Assigned task
What number of lines in the records below hold the word "подключения"? Give that number alone.

(Transcribed page contents)

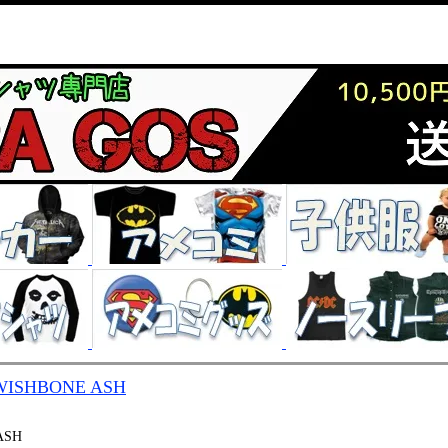
WISHBONE ASH
ASH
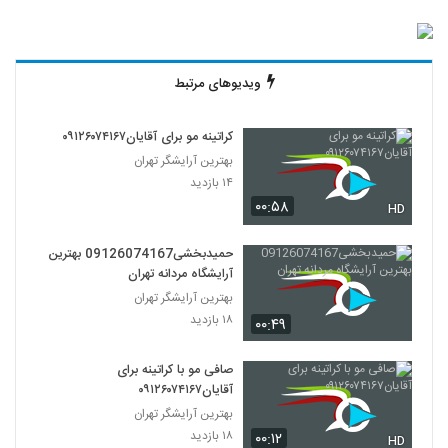
ویدیوهای مرتبط
کراتینه مو برای آقایان۰۹۱۲۶۰۷۴۱۶۷
بهترین آرایشگر تهران
۱۴ بازدید
۰۰:۵۸
HD
حمیدبخشی09126074167 بهترین
آرایشگاه مردانه تهران
بهترین آرایشگر تهران
۱۸ بازدید
۰۰:۴۹
صافی مو با کراتینه برای
آقایان۰۹۱۲۶۰۷۴۱۶۷
بهترین آرایشگر تهران
۱۸ بازدید
۰۰:۱۲
HD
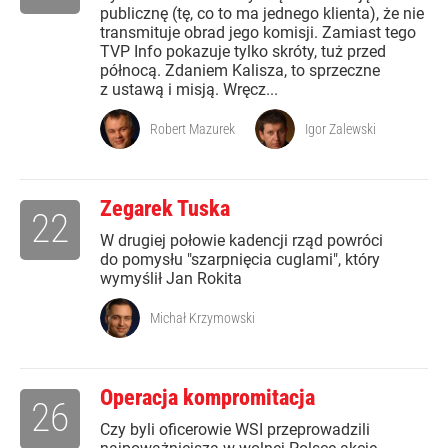
publicznę (tę, co to ma jednego klienta), że nie
transmituje obrad jego komisji. Zamiast tego
TVP Info pokazuje tylko skróty, tuż przed
północą. Zdaniem Kalisza, to sprzeczne
z ustawą i misją. Wręcz...
Robert Mazurek
Igor Zalewski
Zegarek Tuska
22
W drugiej połowie kadencji rząd powróci
do pomysłu "szarpnięcia cuglami", który
wymyślił Jan Rokita
Michał Krzymowski
Operacja kompromitacja
26
Czy byli oficerowie WSI przeprowadzili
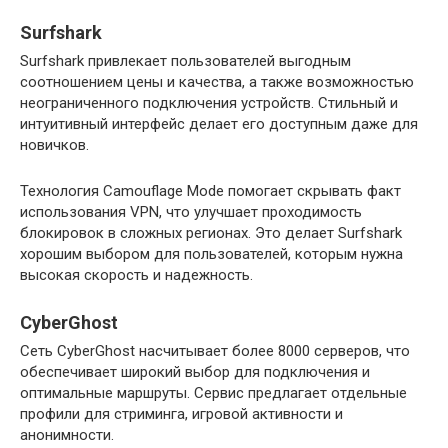
Surfshark
Surfshark привлекает пользователей выгодным
соотношением цены и качества, а также возможностью
неограниченного подключения устройств. Стильный и
интуитивный интерфейс делает его доступным даже для
новичков.
Технология Camouflage Mode помогает скрывать факт
использования VPN, что улучшает проходимость
блокировок в сложных регионах. Это делает Surfshark
хорошим выбором для пользователей, которым нужна
высокая скорость и надежность.
CyberGhost
Сеть CyberGhost насчитывает более 8000 серверов, что
обеспечивает широкий выбор для подключения и
оптимальные маршруты. Сервис предлагает отдельные
профили для стриминга, игровой активности и
анонимности.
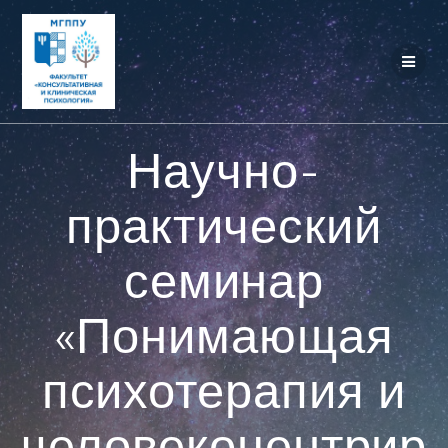
Перейти
к
контенту
Научно-
практический
семинар
«Понимающая
психотерапия и
человекоцентрир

Output for this exercise
2